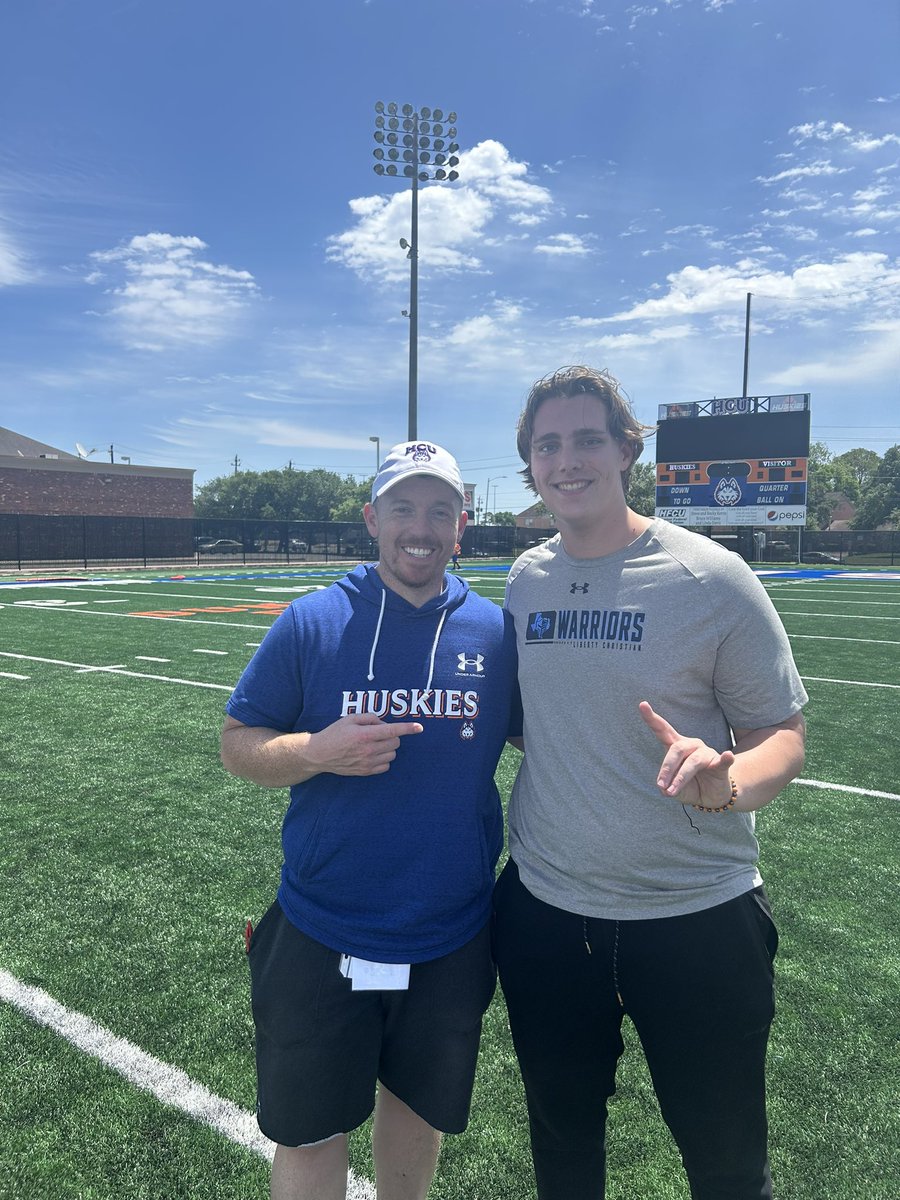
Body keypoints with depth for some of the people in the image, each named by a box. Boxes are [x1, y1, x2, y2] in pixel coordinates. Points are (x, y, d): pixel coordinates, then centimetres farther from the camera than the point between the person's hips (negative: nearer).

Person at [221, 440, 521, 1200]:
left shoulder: (497, 632, -6)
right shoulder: (312, 623, -10)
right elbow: (238, 745, -5)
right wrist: (317, 751, -23)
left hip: (453, 941, 2)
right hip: (321, 937, -1)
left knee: (420, 1108, 25)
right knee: (309, 1135, 15)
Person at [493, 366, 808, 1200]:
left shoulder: (710, 577, -13)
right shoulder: (524, 578, 1)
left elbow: (782, 733, -10)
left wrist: (727, 779, -29)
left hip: (697, 919, -3)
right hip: (544, 912, 4)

Exercise prompt: Output the entries above verbatim, with no picture included.

The completed task:
Body keypoints with depth for some of the people in the image, each named by a box. Boxes are [x1, y1, x2, y2] in pixel coordinates. Points are (x, y, d): pixel coordinates, then centimetres farther from the camera than the point between the person's hips (negative: nearer).

Person at [221, 440, 521, 1200]:
left shoulder: (497, 632, -6)
right shoulder: (312, 623, -10)
right elbow: (238, 745, -5)
right wrist: (317, 751, -23)
left hip: (453, 941, 2)
right hip: (321, 937, -1)
left knee: (420, 1108, 25)
right knee: (309, 1135, 15)
Person at [493, 366, 808, 1200]:
left shoulder: (710, 577, -13)
right shoulder: (524, 578, 1)
left elbow: (782, 733, -10)
left wrist: (727, 779, -29)
left hip: (697, 919, -3)
right hip: (544, 912, 4)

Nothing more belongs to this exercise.